Yakima River and Naches River Flow Links
- Yakima River Basin and Reservoir Storage Diagram
- Teanaway River at Forks Near Cle Elum (this is the tributary stream that affects the Yakima the most during spring runoff)
- Yakima River Flows at Umtanum (NEAR Red's Fly Shop)
- Yakima River Flows Near Horlick, WA (this is about 10 miles above Ellensburg, Swauk Creek area)
- Yakima River Flows at Cle Elum, WA
- Yakima River Flows Near Easton, WA
- Cle Elum River Coming OUT of Lake Cle Elum
- Naches River Flows Near Nile, WA
- Tieton River Flows
Yakima River Flow Prediction Chart
Yakima River Water Temperatures
This is a neat resource and is especially helpful in the early spring when we are anxiously awaiting the first few days of dry fly fishing! It is also very helpful in the late summer as water temperatures rise it is very strenuous on the trout. When the water breeches 70 it can be VERY hard on the trout. Fight the fish fast, reconsider fishing whether to fish in the afternoons, and release the fish as fast as possible.
Klickitat River Flows and Conditions
- Klickitat River Flows at Pitt, WA
- Klickitat River Flow near Glenwood, WA (above the West Fork)
- Flow Forecast on the Klickitat River at Pitt, WA
The Klickitat River can be very fussy when it comes to run-off. This is due to the steep drainage pattern that rolls off of Mt. Adams and other scenic high country. The Klickitat is glacial in nature and disturbances like rain, sudden snow melt, high country mud slides, and avalanches can disrupt the water clarity in a matter of hours.
The Klickitat typically opens for Steelhead June 1st, the fishing in June, July, and August can be good if runoff conditions allow it to run clear. Although there are not as many fish in the river at this time of year, you only need one or two in order for your day to be a success!
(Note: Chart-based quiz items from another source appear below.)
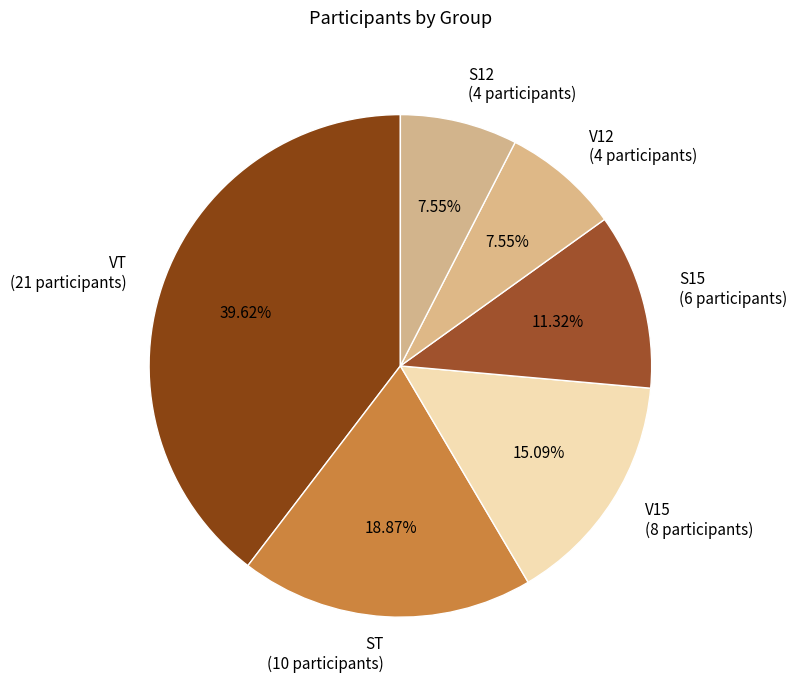

Does any single category account for the majority?

No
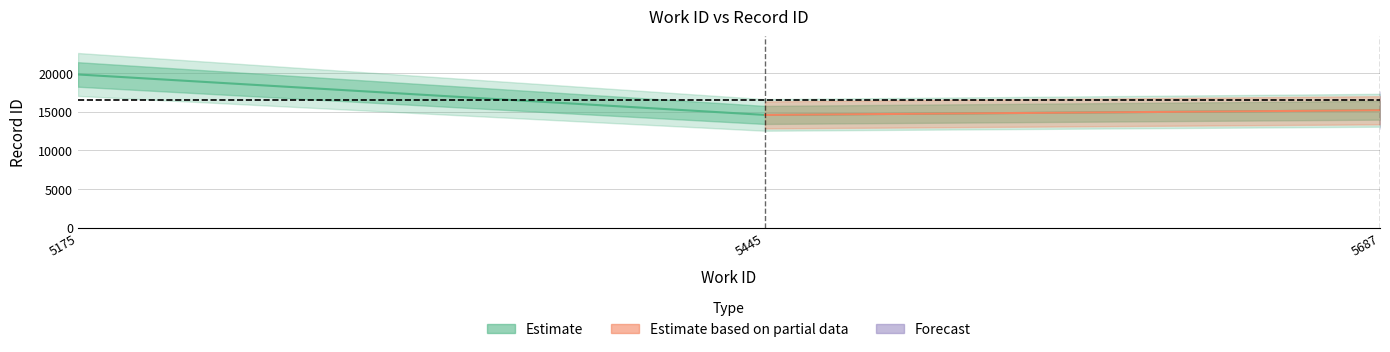

At how many categories does at least one series exceed 7975?

3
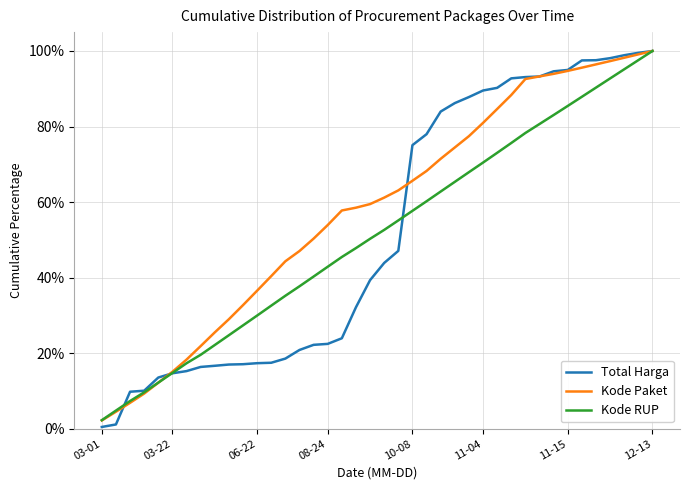

Does the chart have visible grid lines?

Yes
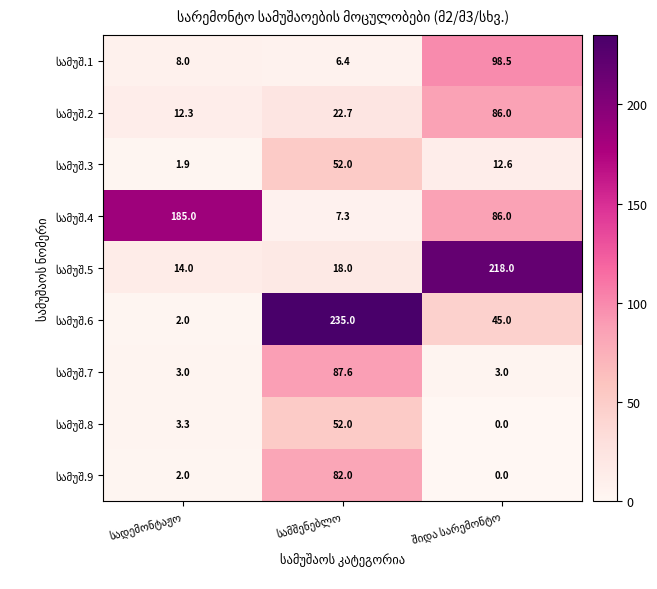

What is the maximum value shown in the chart?

235.0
We have fished the Klickitat River from 600 cfs up to 2,500 cfs depending on the time of year and nature. In June the river can run high and clear especially if the weather is mild and the night time temperatures are cool. In July the river can be very glacial, look for daytime temps in Goldendale, WA below 80 degrees for a couple of days prior to help clear the river. Usually in mid-August the river becomes less sensitive as the nights start to cool down and the glaciers tighten up. From September 1st on, the biggest threats to water clarity are high country rain especially if it comes down on top of fresh high country snow. We wish there was a formula to help predict this, but every burst of rain is different because it is all about how the exposed soil on the glaciers react to the rain. Sometimes the river will rise and stay clear enough to fish... sometimes even a small disruption will put the river out of shape and very muddy in a matter of hours. It can be a gamble. Fishable water clarity can range from 18" or less to as much as 8' depending on the day and time of year. In July and August 18" - 24" is very typical and our favorite is about 3-4' of visibility at all times of year. Too clear and the fish are spooky.
On the graph, look for a stable river flow or a dropping trend. The best fishing is typically immediately after a spike in river flows as the river is dropping. The best days are usually risky! The morning will be off color and you will be wondering if you will get any fish... this river recovers fast and if you are the first fly they see as the river comes back into shape you just might get 'em! Many anglers on multi-day trips will be blown out on Day 1, ok fishing Day 2, epic fishing on Day 3. Totally worth waiting it out.